The vision guiding the future of the school is all about three words, says Croteau: relevant, responsible and respected.

“Relevant is about the importance of being practical overall and being impactful in our research,” she says. “Responsible is the way we manage ourselves, but also the way we teach our students to be responsible business people. And respected is about continuing to build on this incredible reputation we’ve worked so hard to achieve.”

School of Health

Véronique Pepin

Back in 2015, when the idea for a School of Health started percolating at Concordia, more than 150 faculty members were identified who work in health-related areas.

And yet, not many people outside of Concordia realized the university had this health focus, says the school’s first dean, Véronique Pepin.

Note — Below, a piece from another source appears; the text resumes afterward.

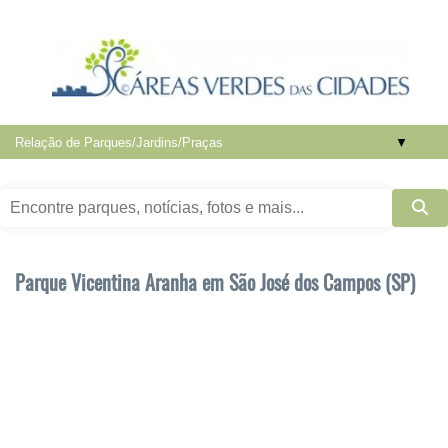
▼
Parque Vicentina Aranha em São José dos Campos (SP)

“And why didn’t they? Because we didn’t have an official home for health at Concordia,” she says. “Now we do. And now we’re working on bringing all of our health experts scattered across our campuses together to leverage that expertise and build on it.”

Pepin’s appointment as interim dean in August 2023 was the unofficial launch of the School of Health. Since then, she and her colleagues have hosted the school’s first conference and student poster competition and secured the school’s first major gift — $5-million bequest from long-time Concordia donor and volunteer Christine Lengvari, BSc 72.

Pepin has also appointed two associate deans — Alisa Piekny (Research and Infrastructure) and Alexandre Champagne (Academic Programs and Student Services).

Together, they and the entire School of Health team have been hard at work on refining what the school is all about while getting the word out.

“The first thing to understand is that the School of Health isn’t just a rebranding of Loyola Campus’s PERFORM Centre,” notes Pepin.

“This is a completely new project that integrates the PERFORM infrastructure and activities. It’s much broader, and it’s organized around three academic themes — biomedical sciences and engineering, clinical research and prevention, and community health.”

Pepin says it is also important to understand that although the School of Health will have its own curriculum, it is a department-free school. Faculty members stay in their home faculty but can choose to become a member of the School of Health if they see a benefit to their research or teaching and wish to contribute to the school’s mission.

A very first call for membership will soon be launched.

“I’m really excited about that because when we have our members, things will become even more concrete,” says Pepin.

The mission for the years ahead is to support these new members, support the three core academic themes, as well as any others that emerge, and focus on inclusivity and sustainability.

“At the end of the day, we want to foster a truly cross-sectoral environment, and we want to be agile,” says Pepin. “We want to be a leading school of health that’s known for its innovation.”